The value of (asin arg) is a number between -pi/2 and pi/2 (inclusive) whose sine is arg. If arg is out of range (outside [-1, 1]), asin returns a NaN.

function acos arg​

The value of (acos arg) is a number between 0 and pi (inclusive) whose cosine is arg. If arg is out of range (outside [-1, 1]), acos returns a NaN.

function atan y \&optional x​

The value of (atan y) is a number between -pi/2 and pi/2 (exclusive) whose tangent is y. If the optional second argument x is given, the value of (atan y x) is the angle in radians between the vector [x, y] and the X axis.

function exp arg​

This is the exponential function; it returns e to the power arg.

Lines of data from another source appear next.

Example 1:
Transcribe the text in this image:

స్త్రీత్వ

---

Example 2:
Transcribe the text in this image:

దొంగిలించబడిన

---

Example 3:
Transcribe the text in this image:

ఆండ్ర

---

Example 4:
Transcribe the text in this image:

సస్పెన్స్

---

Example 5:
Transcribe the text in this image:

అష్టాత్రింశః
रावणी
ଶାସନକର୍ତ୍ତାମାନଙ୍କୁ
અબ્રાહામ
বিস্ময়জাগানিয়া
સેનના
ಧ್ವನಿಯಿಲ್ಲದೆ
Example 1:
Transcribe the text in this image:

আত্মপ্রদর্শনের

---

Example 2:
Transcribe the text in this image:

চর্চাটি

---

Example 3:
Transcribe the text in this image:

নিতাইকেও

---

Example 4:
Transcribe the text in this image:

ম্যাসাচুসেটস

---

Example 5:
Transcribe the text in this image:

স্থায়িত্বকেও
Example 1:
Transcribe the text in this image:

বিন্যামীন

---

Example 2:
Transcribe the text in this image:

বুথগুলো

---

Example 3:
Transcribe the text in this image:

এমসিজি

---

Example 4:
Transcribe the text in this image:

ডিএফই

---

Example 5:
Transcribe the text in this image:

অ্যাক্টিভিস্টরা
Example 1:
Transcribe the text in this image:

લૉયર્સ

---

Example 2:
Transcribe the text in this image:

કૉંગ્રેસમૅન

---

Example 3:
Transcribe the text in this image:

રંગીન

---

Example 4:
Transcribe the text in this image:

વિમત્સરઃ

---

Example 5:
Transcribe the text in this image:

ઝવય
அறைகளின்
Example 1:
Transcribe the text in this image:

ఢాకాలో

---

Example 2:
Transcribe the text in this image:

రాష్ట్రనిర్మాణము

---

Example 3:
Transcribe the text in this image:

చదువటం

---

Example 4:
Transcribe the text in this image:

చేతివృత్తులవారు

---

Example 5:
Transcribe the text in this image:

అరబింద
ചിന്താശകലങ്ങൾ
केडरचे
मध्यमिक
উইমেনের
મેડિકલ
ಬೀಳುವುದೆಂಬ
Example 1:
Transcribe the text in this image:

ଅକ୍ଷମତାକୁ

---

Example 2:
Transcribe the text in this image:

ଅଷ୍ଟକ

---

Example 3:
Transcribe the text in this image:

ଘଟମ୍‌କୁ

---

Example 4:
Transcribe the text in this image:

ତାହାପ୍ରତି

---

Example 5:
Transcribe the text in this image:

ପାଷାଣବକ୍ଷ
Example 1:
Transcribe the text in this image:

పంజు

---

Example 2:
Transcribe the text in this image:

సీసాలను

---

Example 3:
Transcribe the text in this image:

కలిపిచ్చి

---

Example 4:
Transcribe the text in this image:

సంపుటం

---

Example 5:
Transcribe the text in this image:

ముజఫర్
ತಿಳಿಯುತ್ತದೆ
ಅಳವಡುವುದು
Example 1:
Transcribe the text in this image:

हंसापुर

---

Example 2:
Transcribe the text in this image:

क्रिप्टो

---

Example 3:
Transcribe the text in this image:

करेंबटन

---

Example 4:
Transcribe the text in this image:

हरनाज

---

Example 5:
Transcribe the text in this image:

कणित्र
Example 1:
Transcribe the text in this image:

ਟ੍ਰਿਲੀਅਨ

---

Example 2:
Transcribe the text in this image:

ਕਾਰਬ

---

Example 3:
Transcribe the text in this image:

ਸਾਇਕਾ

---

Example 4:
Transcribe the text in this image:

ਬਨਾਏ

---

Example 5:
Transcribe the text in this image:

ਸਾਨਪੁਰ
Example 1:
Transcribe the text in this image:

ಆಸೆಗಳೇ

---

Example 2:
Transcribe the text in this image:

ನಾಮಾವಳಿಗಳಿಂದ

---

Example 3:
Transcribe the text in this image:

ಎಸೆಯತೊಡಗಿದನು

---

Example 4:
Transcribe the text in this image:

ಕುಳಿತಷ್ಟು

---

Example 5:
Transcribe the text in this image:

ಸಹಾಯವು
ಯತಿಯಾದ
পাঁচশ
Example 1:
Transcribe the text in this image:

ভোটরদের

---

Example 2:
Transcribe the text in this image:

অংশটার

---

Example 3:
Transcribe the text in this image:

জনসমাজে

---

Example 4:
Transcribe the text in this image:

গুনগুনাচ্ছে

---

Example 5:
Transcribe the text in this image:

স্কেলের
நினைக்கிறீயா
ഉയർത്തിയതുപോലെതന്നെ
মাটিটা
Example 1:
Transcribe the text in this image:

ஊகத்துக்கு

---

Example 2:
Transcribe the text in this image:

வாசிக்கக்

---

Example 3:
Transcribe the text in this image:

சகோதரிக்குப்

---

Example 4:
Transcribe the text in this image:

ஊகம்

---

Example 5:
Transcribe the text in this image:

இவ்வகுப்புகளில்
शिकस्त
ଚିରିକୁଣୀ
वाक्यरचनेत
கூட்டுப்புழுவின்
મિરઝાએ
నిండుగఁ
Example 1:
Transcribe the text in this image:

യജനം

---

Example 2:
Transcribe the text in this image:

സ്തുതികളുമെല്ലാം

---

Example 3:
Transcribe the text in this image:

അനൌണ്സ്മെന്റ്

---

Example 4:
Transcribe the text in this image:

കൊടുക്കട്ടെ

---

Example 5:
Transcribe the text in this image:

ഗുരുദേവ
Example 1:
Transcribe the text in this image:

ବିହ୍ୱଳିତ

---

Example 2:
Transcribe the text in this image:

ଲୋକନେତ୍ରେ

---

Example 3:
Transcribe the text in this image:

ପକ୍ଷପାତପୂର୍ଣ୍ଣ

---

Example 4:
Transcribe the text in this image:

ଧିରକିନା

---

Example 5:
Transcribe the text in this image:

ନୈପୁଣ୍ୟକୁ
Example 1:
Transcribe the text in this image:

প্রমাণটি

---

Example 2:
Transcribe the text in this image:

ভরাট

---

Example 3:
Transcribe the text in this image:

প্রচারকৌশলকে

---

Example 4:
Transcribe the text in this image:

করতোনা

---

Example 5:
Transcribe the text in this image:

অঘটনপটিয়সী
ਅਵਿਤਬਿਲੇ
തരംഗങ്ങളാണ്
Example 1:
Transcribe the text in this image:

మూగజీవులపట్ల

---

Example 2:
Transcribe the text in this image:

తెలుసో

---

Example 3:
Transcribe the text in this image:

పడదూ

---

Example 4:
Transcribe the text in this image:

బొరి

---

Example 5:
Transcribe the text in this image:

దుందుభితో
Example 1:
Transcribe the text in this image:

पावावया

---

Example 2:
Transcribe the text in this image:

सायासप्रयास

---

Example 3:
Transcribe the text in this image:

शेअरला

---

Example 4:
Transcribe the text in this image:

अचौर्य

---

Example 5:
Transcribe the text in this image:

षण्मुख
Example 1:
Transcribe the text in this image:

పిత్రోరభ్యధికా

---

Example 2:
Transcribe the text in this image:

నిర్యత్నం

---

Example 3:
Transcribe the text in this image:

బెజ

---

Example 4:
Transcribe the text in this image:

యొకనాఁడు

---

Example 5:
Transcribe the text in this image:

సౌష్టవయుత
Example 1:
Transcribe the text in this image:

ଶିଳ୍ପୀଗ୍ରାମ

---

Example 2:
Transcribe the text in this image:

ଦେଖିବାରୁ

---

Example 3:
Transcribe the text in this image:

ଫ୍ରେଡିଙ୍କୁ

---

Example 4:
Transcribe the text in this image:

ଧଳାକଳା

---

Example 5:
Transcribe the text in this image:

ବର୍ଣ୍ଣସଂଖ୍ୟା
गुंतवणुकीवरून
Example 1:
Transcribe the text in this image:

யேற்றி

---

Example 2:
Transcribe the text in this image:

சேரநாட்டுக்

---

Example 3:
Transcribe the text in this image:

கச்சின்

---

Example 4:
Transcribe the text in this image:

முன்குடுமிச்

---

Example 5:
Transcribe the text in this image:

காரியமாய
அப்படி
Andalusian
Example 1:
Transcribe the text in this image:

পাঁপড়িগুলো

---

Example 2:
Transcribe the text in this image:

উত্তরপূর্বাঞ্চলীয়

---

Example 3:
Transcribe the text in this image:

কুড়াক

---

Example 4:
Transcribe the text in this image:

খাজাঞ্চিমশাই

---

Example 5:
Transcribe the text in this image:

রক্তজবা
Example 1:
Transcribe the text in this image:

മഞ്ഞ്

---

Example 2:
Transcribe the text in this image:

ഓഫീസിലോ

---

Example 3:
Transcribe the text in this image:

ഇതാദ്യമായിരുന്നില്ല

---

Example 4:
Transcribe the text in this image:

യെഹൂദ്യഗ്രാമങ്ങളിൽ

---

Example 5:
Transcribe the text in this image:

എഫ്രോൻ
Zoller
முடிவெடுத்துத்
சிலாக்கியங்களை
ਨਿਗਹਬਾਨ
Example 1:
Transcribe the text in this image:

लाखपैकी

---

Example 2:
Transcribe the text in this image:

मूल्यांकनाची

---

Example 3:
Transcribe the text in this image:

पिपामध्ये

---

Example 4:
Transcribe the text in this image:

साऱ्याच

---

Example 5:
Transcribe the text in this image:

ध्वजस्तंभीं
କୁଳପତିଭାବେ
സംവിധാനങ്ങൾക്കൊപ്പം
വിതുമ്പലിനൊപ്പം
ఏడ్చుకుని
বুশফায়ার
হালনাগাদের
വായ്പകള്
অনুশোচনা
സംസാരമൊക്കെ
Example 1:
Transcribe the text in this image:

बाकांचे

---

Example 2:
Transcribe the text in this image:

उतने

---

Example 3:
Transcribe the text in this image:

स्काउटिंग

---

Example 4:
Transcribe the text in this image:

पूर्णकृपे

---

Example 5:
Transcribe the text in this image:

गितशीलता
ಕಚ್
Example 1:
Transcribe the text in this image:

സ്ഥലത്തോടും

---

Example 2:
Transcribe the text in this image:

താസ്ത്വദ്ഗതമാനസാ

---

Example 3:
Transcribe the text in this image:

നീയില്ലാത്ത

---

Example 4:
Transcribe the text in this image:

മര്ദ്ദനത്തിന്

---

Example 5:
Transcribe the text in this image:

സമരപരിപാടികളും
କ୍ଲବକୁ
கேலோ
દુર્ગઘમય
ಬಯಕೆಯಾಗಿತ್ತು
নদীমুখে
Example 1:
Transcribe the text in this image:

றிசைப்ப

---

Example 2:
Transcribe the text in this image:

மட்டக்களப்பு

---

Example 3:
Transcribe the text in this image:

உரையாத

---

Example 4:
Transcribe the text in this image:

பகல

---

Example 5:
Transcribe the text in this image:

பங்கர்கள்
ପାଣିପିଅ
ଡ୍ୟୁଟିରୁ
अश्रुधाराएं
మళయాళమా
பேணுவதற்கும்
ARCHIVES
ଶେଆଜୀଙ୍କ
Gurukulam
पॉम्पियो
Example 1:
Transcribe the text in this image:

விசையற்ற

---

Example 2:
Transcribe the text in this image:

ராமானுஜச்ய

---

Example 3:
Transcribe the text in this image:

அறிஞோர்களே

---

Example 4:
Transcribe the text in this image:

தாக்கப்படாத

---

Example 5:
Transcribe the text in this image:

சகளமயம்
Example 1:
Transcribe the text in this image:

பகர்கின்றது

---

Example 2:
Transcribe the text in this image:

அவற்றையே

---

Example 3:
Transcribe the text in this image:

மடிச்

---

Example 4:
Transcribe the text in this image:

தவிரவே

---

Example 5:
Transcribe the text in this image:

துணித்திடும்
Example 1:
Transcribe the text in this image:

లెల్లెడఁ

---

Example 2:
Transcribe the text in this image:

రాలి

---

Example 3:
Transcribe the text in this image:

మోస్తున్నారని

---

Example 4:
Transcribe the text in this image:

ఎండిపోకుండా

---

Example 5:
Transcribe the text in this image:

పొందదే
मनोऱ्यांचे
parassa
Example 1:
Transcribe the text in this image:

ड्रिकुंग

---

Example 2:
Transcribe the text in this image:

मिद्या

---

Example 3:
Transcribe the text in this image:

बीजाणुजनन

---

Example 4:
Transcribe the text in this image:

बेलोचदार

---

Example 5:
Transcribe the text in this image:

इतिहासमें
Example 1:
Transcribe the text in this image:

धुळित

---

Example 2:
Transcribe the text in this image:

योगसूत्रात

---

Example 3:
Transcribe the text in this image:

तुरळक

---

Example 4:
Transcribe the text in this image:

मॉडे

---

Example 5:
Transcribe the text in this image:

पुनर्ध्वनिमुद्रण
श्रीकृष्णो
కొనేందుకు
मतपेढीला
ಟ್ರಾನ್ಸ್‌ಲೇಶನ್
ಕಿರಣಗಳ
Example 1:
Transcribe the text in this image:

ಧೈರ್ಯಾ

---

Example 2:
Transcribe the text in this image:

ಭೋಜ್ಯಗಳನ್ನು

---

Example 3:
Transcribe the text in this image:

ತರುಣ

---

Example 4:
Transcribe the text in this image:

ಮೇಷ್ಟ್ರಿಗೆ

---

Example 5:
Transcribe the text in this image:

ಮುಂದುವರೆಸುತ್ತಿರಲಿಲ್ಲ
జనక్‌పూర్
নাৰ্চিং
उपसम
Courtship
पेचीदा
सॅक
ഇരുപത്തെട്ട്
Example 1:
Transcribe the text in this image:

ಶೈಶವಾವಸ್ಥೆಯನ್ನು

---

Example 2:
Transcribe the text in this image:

function log arg \&optional base​

This function returns the logarithm of arg, with base base. If you don’t specify base, the natural base e is used. If arg or base is negative, log returns a NaN.

function expt x y​

This function returns x raised to power y. If both arguments are integers and y is nonnegative, the result is an integer; in this case, overflow signals an error, so watch out. If x is a finite negative number and y is a finite non-integer, expt returns a NaN.

function sqrt arg​

This returns the square root of arg. If arg is finite and less than zero, sqrt returns a NaN.

In addition, Emacs defines the following common mathematical constants:

variable float-e​

The mathematical constant e (2.71828…).

variable float-pi​

The mathematical constant pi (3.14159…).